#### WORK ITEM
Although the entries contain pictures, copy only their text, exactly as written.

[SUPPLIED RECORDS Boundary: Start]

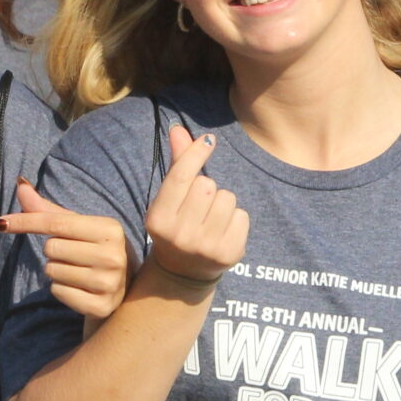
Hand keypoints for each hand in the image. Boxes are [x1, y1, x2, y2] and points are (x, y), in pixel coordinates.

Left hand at [0, 179, 130, 322]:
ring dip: (56, 271)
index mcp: (110, 229)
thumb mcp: (78, 227)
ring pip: (51, 271)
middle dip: (53, 251)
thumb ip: (47, 209)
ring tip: (79, 272)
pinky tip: (80, 289)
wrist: (123, 288)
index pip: (55, 222)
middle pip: (51, 248)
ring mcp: (108, 282)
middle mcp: (113, 255)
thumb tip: (20, 184)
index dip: (24, 221)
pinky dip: (61, 290)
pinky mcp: (99, 306)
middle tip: (74, 256)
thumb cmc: (94, 250)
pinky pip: (57, 291)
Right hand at [142, 126, 246, 292]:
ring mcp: (205, 246)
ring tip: (211, 219)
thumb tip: (178, 129)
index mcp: (158, 220)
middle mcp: (179, 234)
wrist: (183, 272)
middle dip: (207, 189)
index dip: (196, 154)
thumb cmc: (176, 224)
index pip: (180, 177)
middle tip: (199, 206)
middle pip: (207, 185)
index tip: (209, 140)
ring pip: (227, 198)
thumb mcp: (168, 199)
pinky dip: (236, 219)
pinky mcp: (228, 253)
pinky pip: (242, 216)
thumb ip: (177, 164)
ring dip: (223, 203)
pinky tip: (223, 231)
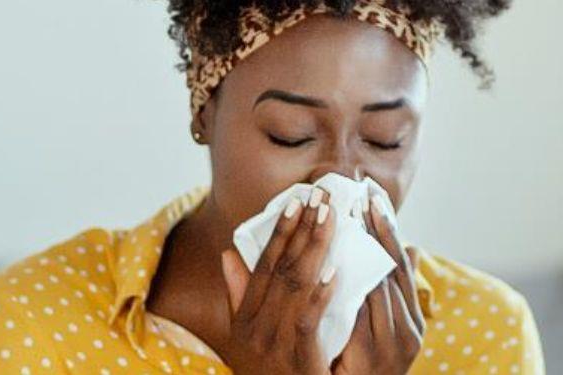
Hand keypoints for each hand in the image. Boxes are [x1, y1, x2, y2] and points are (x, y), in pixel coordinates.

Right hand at [219, 188, 338, 374]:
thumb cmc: (271, 369)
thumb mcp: (248, 334)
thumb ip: (240, 294)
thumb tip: (228, 255)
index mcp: (245, 318)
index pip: (263, 265)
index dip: (279, 232)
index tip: (295, 201)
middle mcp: (256, 327)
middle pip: (281, 269)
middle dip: (302, 230)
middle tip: (321, 199)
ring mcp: (276, 343)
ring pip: (295, 287)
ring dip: (314, 249)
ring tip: (330, 220)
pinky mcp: (299, 359)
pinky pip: (308, 319)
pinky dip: (320, 293)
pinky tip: (334, 270)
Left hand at [332, 195, 424, 374]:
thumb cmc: (361, 372)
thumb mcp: (377, 328)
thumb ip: (388, 290)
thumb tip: (414, 247)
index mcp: (409, 317)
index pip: (399, 262)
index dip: (386, 228)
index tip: (373, 195)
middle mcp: (410, 327)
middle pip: (396, 267)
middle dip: (380, 229)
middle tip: (366, 193)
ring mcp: (400, 342)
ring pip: (386, 285)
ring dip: (372, 250)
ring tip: (357, 215)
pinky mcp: (383, 356)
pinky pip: (370, 313)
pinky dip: (363, 286)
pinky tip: (347, 263)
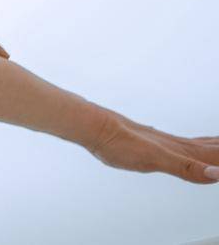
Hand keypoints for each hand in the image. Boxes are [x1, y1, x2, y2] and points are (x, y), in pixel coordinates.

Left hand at [86, 110, 218, 183]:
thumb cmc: (120, 143)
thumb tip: (218, 174)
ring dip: (218, 148)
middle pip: (214, 149)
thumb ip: (187, 168)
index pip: (217, 157)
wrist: (95, 128)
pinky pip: (185, 146)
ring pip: (202, 145)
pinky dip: (199, 147)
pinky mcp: (155, 143)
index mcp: (183, 151)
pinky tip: (192, 148)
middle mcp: (179, 145)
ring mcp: (167, 143)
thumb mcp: (156, 160)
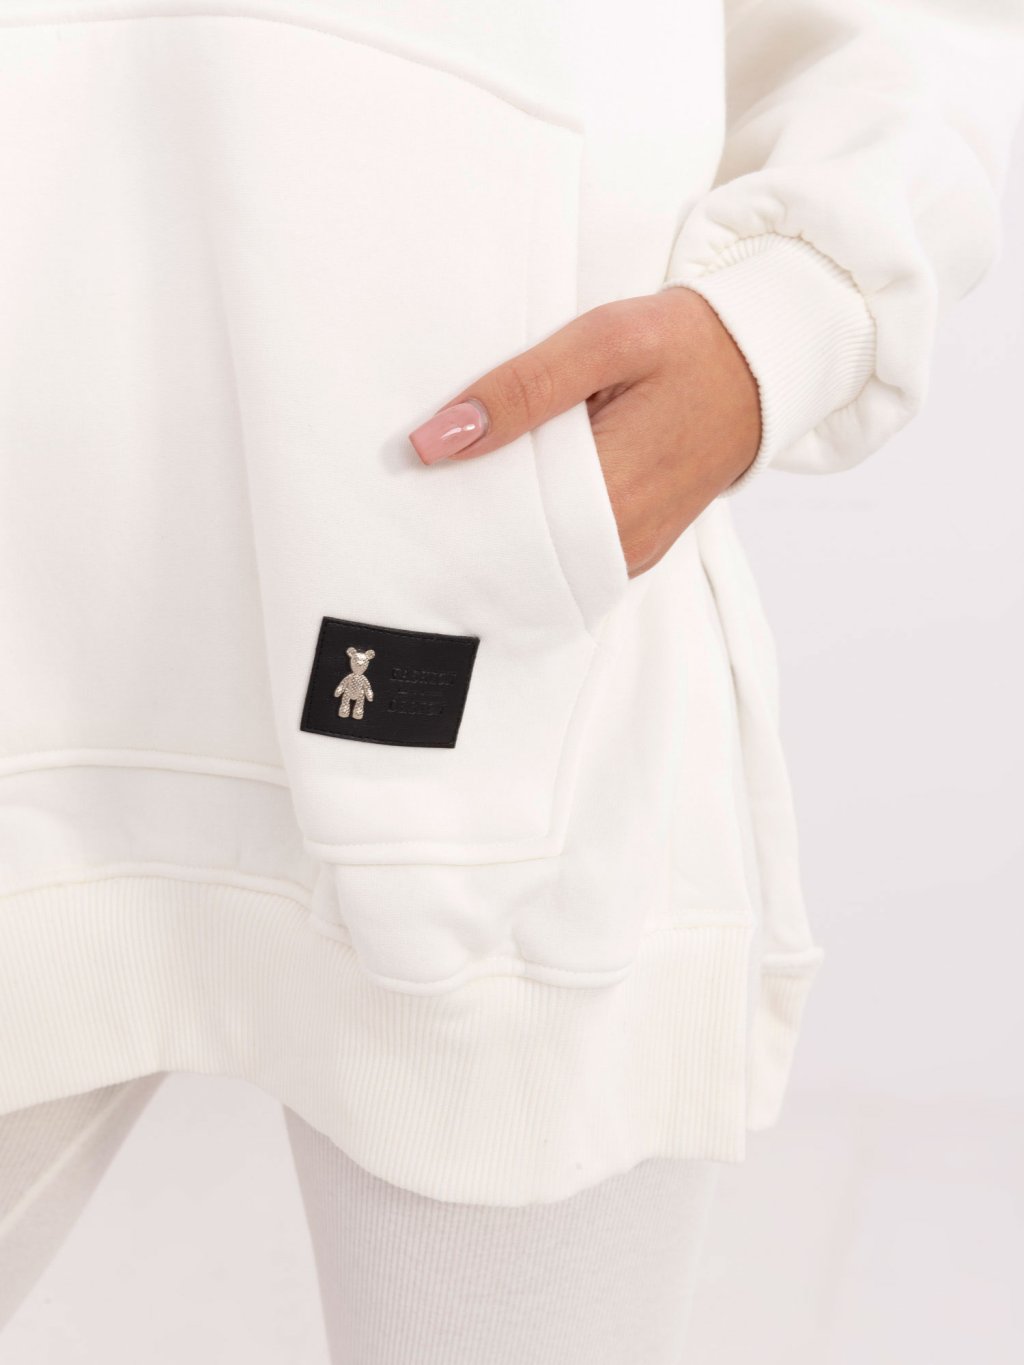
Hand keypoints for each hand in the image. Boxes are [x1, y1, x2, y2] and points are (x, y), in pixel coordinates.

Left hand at [407, 288, 761, 577]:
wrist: (761, 366)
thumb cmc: (687, 345)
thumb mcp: (603, 341)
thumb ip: (521, 389)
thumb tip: (436, 439)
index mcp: (613, 494)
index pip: (503, 522)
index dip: (455, 499)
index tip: (419, 469)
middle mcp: (623, 541)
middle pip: (518, 545)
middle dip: (476, 510)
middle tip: (437, 465)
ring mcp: (633, 552)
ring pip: (542, 551)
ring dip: (509, 515)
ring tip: (479, 468)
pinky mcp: (637, 548)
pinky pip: (571, 549)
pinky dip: (542, 520)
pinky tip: (527, 481)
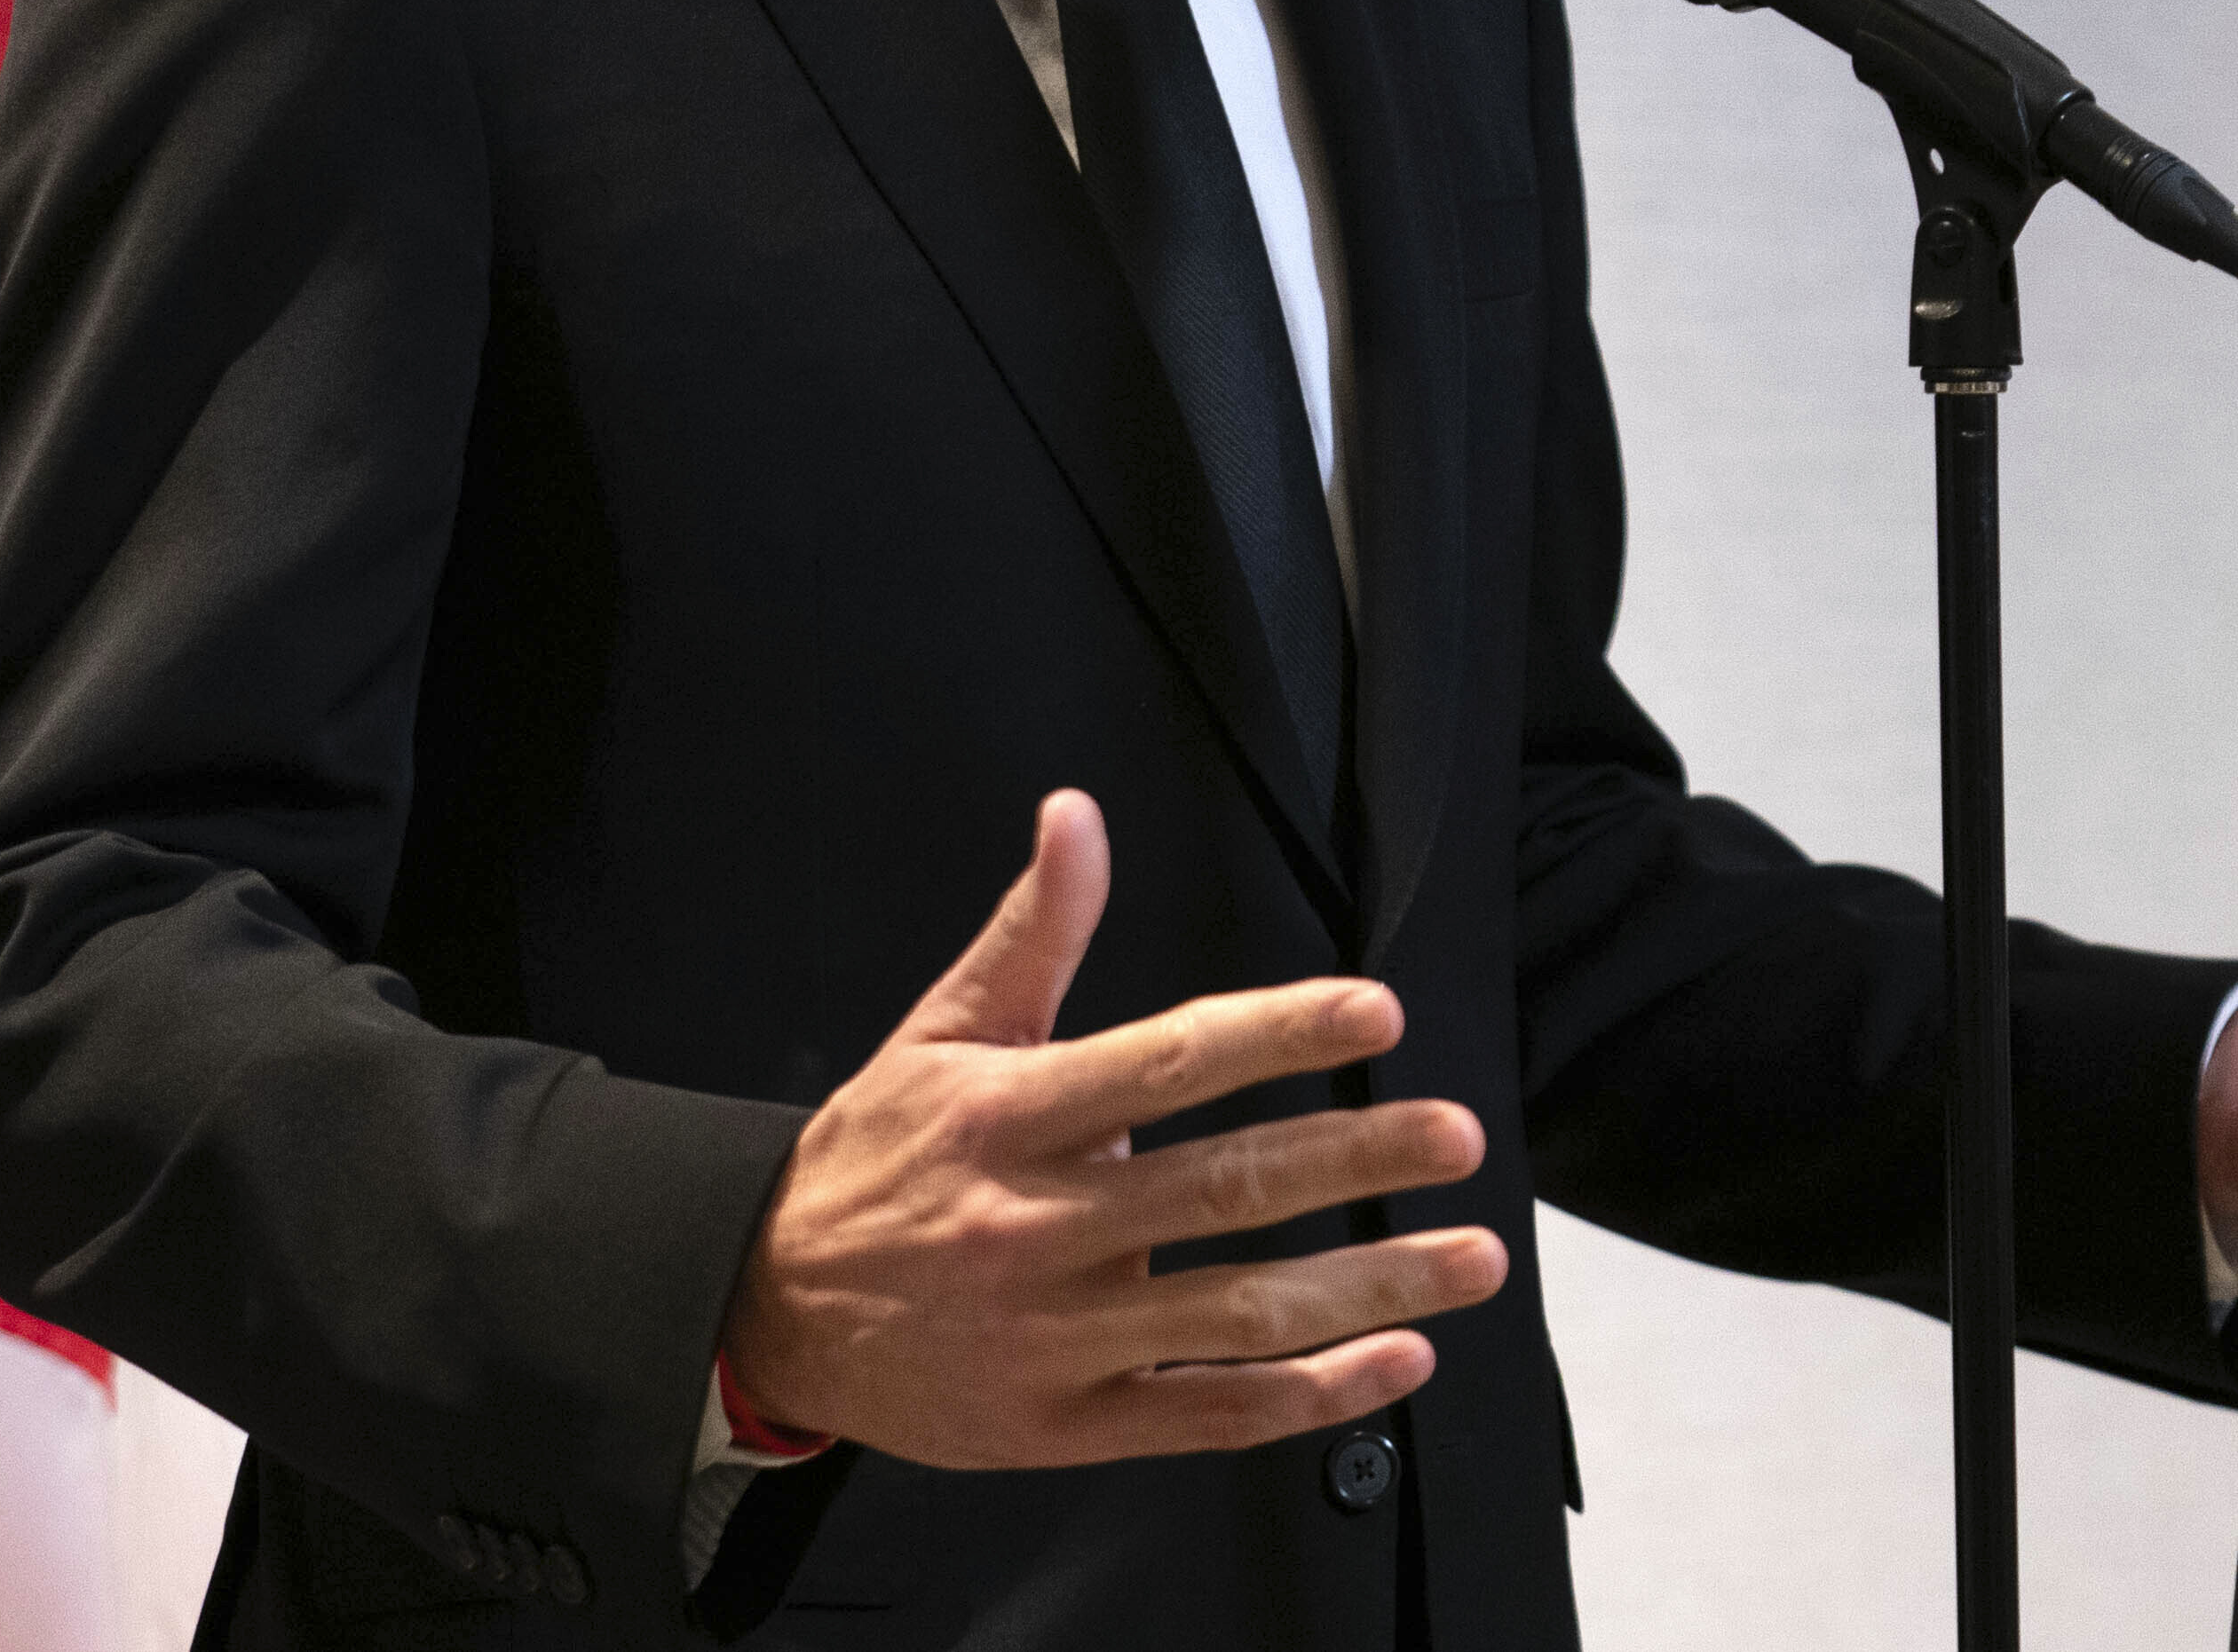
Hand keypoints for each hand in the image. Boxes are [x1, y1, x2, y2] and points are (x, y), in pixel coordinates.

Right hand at [717, 790, 1505, 1466]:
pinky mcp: (1065, 1424)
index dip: (1275, 1033)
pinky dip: (1309, 1395)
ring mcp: (1055, 1336)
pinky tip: (1394, 1360)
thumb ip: (1031, 933)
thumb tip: (1076, 814)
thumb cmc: (874, 1160)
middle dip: (1353, 1159)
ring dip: (1367, 1288)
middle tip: (1458, 1136)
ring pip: (1235, 1313)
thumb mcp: (939, 1034)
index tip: (1373, 1010)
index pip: (1164, 1062)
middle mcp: (1038, 1225)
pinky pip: (1207, 1414)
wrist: (767, 1310)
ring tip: (1470, 1258)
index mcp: (1008, 1117)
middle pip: (1223, 1189)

[SUPPLIED RECORDS Boundary: End]

#### OUTPUT FOR THIS EXERCISE
Hand keypoints for each hand in the image. Boxes are [x1, y1, x2, y2] and points are (x, y), in pixel coordinates.

Left hand at [0, 179, 130, 322]:
ring dip: (56, 271)
index mcp: (110, 229)
thumb mcp: (78, 227)
ring pip: (51, 271)
middle dip: (53, 251)
thumb ip: (47, 209)
ring tip: (79, 272)
pinky tip: (80, 289)
wrist: (123, 288)
index pip: (55, 222)
middle pip: (51, 248)
ring mcp: (108, 282)
middle mcp: (113, 255)
thumb tip: (20, 184)
index dip: (24, 221)
pinky dip: (61, 290)
pinky mcp: (99, 306)
middle tip: (74, 256)
thumb cmc: (94, 250)
pinky pip: (57, 291)
Right hand at [142, 126, 246, 292]:
ring mcp: (205, 246)
ring tip: (211, 219)
thumb tip: (178, 129)
index mcp: (158, 220)
middle mcp: (179, 234)
wrist: (183, 272)
middle dip: (207, 189)
index dip: (196, 154)
thumb cmc: (176, 224)
index pip: (180, 177)
middle tip: (199, 206)
middle pip: (207, 185)
index tip: (209, 140)
ring pip: (227, 198)
thumb mcp: (168, 199)
pinky dip: (236, 219)
pinky mcp: (228, 253)
pinky pip: (242, 216)
thumb ip: (177, 164)
ring dip: (223, 203)
pinky tip: (223, 231)
Hand keypoints for each hand in the image. Boxes are [x1, y1, x2, y2] and points are (x, y), in pixel coordinates.

Right hand at [219, 188, 338, 374]:
thumb cmc: (271, 369)
thumb mcp: (248, 334)
thumb ip: (240, 294)
thumb tip: (228, 255)
index mcp: (245, 318)
index pip: (263, 265)
index dip: (279, 232)
index tip: (295, 201)
middle mcp: (256, 327)
middle pip: (281, 269)
middle dip: (302, 230)
middle tip: (321, 199)
ring mcp: (276, 343)
ring pip: (295, 287)
ring dip: (314, 249)
ring tip: (330, 220)
pinky mcp: (299, 359)
pinky pip: (308, 319)
pinky dip: (320, 293)
pinky tip: (334, 270)
Left hand at [332, 195, 424, 374]:
thumb cmc: (361, 372)
thumb mcp: (377, 328)
thumb ip: (388, 290)
thumb tip: (414, 247)
index mcp: (409, 317)
index pip: (399, 262)
index dip: (386, 228)
index tip: (373, 195)
middle mcp: (410, 327)
middle pip: (396, 267)
middle dip: (380, 229)
middle tip: (366, 193)
ring mcp: (400, 342)
ring pip: (386, 285)
ring dip: (372, 250)
ring tip: (357, 215)
pinky mcp: (383, 356)
pinky pip: (370, 313)
pinky dip: (363, 286)
pinky tip: (347, 263)
Hand keypoints for each hand in the image. Boxes are [x1, y1, x2, y2] and points are (x, y), in pixel coordinates.

Left hand at [86, 110, 218, 183]:
thumb cmc: (120, 143)
thumb tip: (218, 174)
ring dip: (218, 148)
middle pip: (214, 149)
thumb ip: (187, 168)
index pip: (217, 157)
wrist: (95, 128)
pinky pip: (185, 146)
ring pip: (202, 145)
pinky dip: (199, 147)
pinky mcp: (155, 143)
index mcp: (183, 151)
pinky tip: (192, 148)
middle mcp: (179, 145)
ring mcp: (167, 143)
thumb mcp: (156, 160)
Hand keypoints for each hand in the image. Boxes are [x1, y1, x2, y2] and points are (x, y), in pixel coordinates.

Left hand at [407, 288, 761, 577]:
wrist: (761, 366)
thumb cmc: (687, 345)
thumb mcp: (603, 341)
thumb ip: (521, 389)
thumb tip: (436, 439)
index mcp: (613, 494)
index pip: (503, 522)
index dip: (455, 499)
index tip: (419, 469)
middle mcp: (623, 541)
middle pip: (518, 545)
middle dip: (476, 510)
middle tip: (437, 465)
ring mcp: (633, 552)
ring pip: (542, 551)
ring dip: (509, 515)
ring tip: (479, 468)
pinky mcp: (637, 548)
pinky pip: (571, 549)
pinky dip: (542, 520)
pinky tip: (527, 481)
Hand keypoints for each hand in the image. Boxes are [x1, y1, x2, y2] and points are (x, y), in pixel coordinates.

Right hand at [717, 790, 1505, 1466]:
pinky mcp: (1065, 1424)
index dip: (1275, 1033)
pinky dip: (1309, 1395)
ring mcp: (1055, 1336)
pinky tip: (1394, 1360)
thumb ip: (1031, 933)
thumb tip: (1076, 814)
thumb cmc: (874, 1160)
middle dip: (1353, 1159)
ring dip: (1367, 1288)
middle tip: (1458, 1136)
ring pip: (1235, 1313)
thumb mcp: (939, 1034)
index tip: (1373, 1010)
index pip: (1164, 1062)
middle mcp: (1038, 1225)
pinky pip: (1207, 1414)
wrist: (767, 1310)
ring tip: (1470, 1258)
index mcp: (1008, 1117)
middle pip: (1223, 1189)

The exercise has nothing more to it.